From the moment the story hit the print, Joan Juliet Buck was subjected to a barrage of criticism from all corners of the globe. It appeared the Vogue reporter had drunk from the Assad punch bowl, and in the face of Arab rebellions the world wasn’t buying it.

In April 2011, Vogue eventually removed the piece without comment, until pressed later for a disclaimer. It’s editorial staff have been dealing with the mess ever since.

To understand the commotion we need to remind ourselves of the timing.

The piece was published on February 25, 2011. Eight weeks prior, a fruit vendor by the name of Mohamed Bouazizi lit himself alight and the protests that followed became the Jasmine Revolution.

Four weeks prior, a Facebook group called for renewed revolution in honour of Khalid Said, a young computer programmer who was dragged out of a cyber café in Tahrir Square by security forces and beaten to death in June 2010. Egypt’s disparate communities galvanized in unified protests in Alexandria and Tahrir Square.

At the time of publication President Zine El Abidine Ben Ali had fled Tunisia for Saudi Arabia, while Hosni Mubarak resigned in Egypt only fourteen days earlier.

In the midst of this upheaval stood the Vogue feature; a glowing indictment of a despot’s wife cast by an American as a crusader for community cohesion, as an embodiment of Western style, a study in orientalism, and an expression of the West’s selective attention.

Until Tuesday last week, Joan Juliet Buck remained largely silent, with the exception of the odd interview. Her silence was broken in a seven-page feature for Newsweek, in which she laid blame solely at the doors of her Vogue editors and the ploys of Asma al-Assad.

Describing scenes of anxiety, Buck refers to her continual pleas for the story to be scrapped that were ignored by her editors.  Despite this, she continued to write the feature as ‘I always finished what I started.’

But the words of the profile were her own. They may have been exactly as the Assads desired, but the feature was ultimately of her crafting.

The real problem is that Joan Juliet Buck’s justification lacks accountability. Her portrayal of herself as a victim of Vogue editors and her own naivety is a mockery that is almost as offensive as her initial misgivings.

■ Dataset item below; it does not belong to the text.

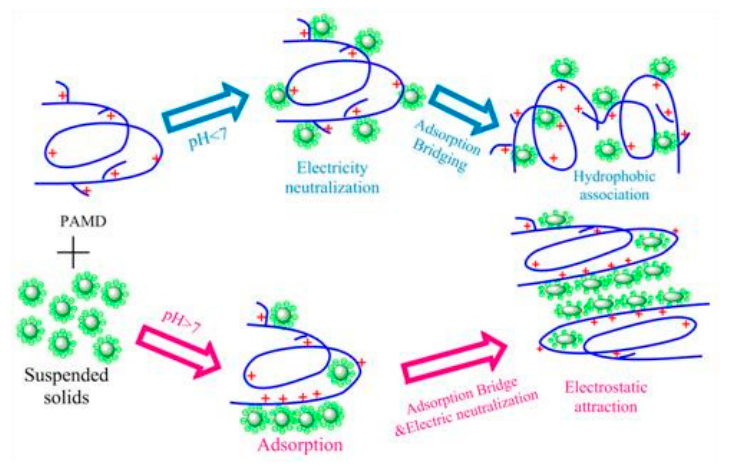
Figure 11. Flocculation mechanisms for PAMD.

There’s an old saying that an editor will make themselves your worst enemy. Anyone who’s brought this excuse in recent days forgets that what a journalist writes below the byline is their own responsibility, their own craft, and their own words.

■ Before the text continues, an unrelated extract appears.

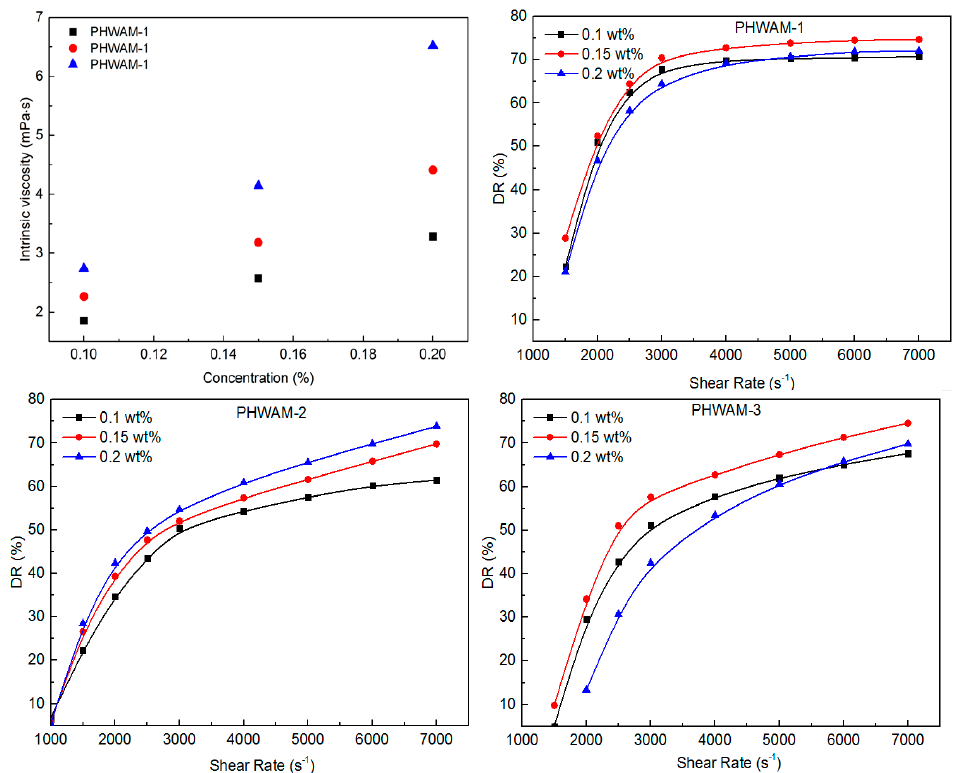
Figure 4. Viscosity and DR properties of drag reducers with different concentrations in fresh water.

The story may have been published against her final objections, but no one wrote those words on the page other than Joan Juliet Buck – even if they were spun with the charm of Asma al-Assad.

Joan loses her audience when she repeats the same insensitive mistakes that she accuses her editors of tarnishing her name with; a blissful disregard for the state of affairs in Syria. It makes you wonder whether her story is even the least bit credible.

Look at the timing of the Newsweek response. It was only six weeks ago that we saw televised footage of butchered children during the siege of Houla.

Even more recently, we watched the Syrian Free Army move on Damascus and fixed-wing fighters flying above the capital. The regime is now reported to be using artillery and aircraft to attack the Syrian Free Army within Aleppo.

Since March 2011, The Guardian has reported that 22,805 people have died based on data from Syrian Schudad. Human Rights Watch has also revealed 27 secret torture centers through its own investigations.

So here stands Buck’s defence, free from the restrictions of Vogue editors yet once again imprisoned by a narrow focus and insensitivity.

If nothing else the timing of her response reveals her true concerns. They are not for the people of Syria, they are not for ‘the boys’ or ‘young teenagers’ at Massar, they are for her own skin, her own reputation. These are of course the very concerns that were the focus of earlier criticisms.

So horrified at injustice of the situation, she decided to write a seven-page account of her betrayal by Vogue’s editing staff: A martyr of the Vogue newsroom.

Focus not on the ongoing tortures of the Assad regime, focus not on the savagery at Homs, Houla and Aleppo, focus not on the siege of Damascus nor the continuing regime defections; but instead on the tyranny of those nasty Vogue editors in Paris.